BEGIN DATASET

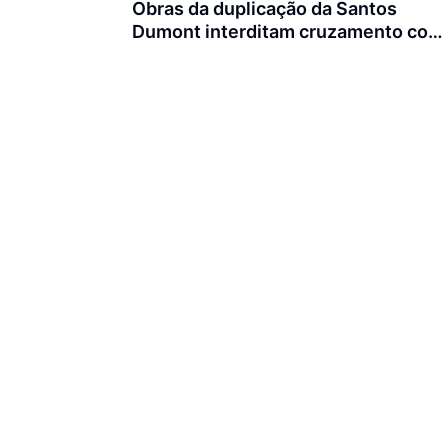
Obras da duplicação da Santos
Dumont interditam cruzamento com
a rua Otto Nass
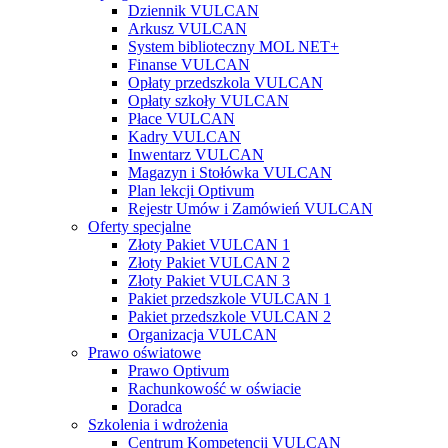
Dziennik VULCAN
Arkusz VULCAN
System biblioteczny MOL NET+
Finanse VULCAN
Opłaty przedszkola VULCAN
Opłaty szkoły VULCAN
Płace VULCAN
Kadry VULCAN
Inwentarz VULCAN
Magazyn i Stołówka VULCAN
Plan lekcji Optivum
Rejestr Umów i Zamówień VULCAN
Oferty specjalne
Złoty Pakiet VULCAN 1
Złoty Pakiet VULCAN 2
Złoty Pakiet VULCAN 3
Pakiet przedszkole VULCAN 1
Pakiet przedszkole VULCAN 2
Organizacja VULCAN
Prawo oświatowe
Prawo Optivum
Rachunkowość w oświacie
Doradca
Szkolenia i wdrożenia
Centrum Kompetencji VULCAN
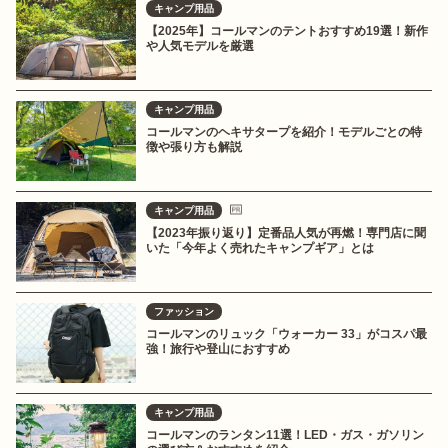
キャンプ用品
【2025年】コールマンのテントおすすめ19選！新作
や人気モデルを厳選
キャンプ用品
コールマンのヘキサタープを紹介！モデルごとの特
徴や張り方も解説
キャンプ用品
【2023年振り返り】定番品人気が再燃！専門店に聞
いた「今年よく売れたキャンプギア」とは
ファッション
コールマンのリュック「ウォーカー 33」がコスパ最
強！旅行や登山におすすめ
キャンプ用品
コールマンのランタン11選！LED・ガス・ガソリン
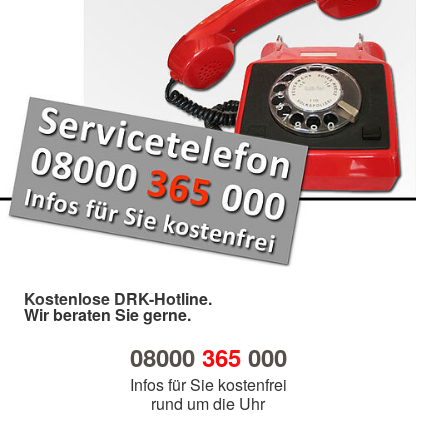
Kostenlose DRK-Hotline.
Wir beraten Sie gerne.
08000
365
000
Infos für Sie kostenfrei
rund um die Uhr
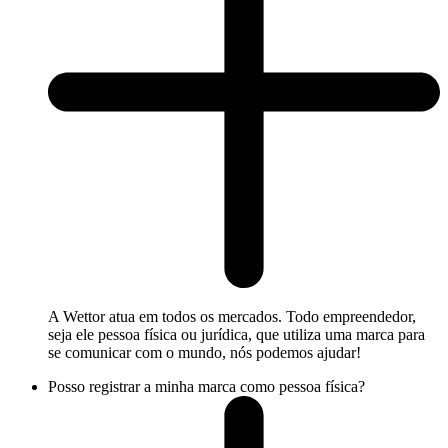
A Wettor atua em todos os mercados. Todo empreendedor,
seja ele pessoa física ou jurídica, que utiliza uma marca para
se comunicar com o mundo, nós podemos ajudar!
Posso registrar a minha marca como pessoa física?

END DATASET

▶ _TO DO_
Write out every line of the entries that holds the word "przedszkole".

▶ _RESULT FOR THIS TASK_
Pakiet przedszkole VULCAN 1
Pakiet przedszkole VULCAN 2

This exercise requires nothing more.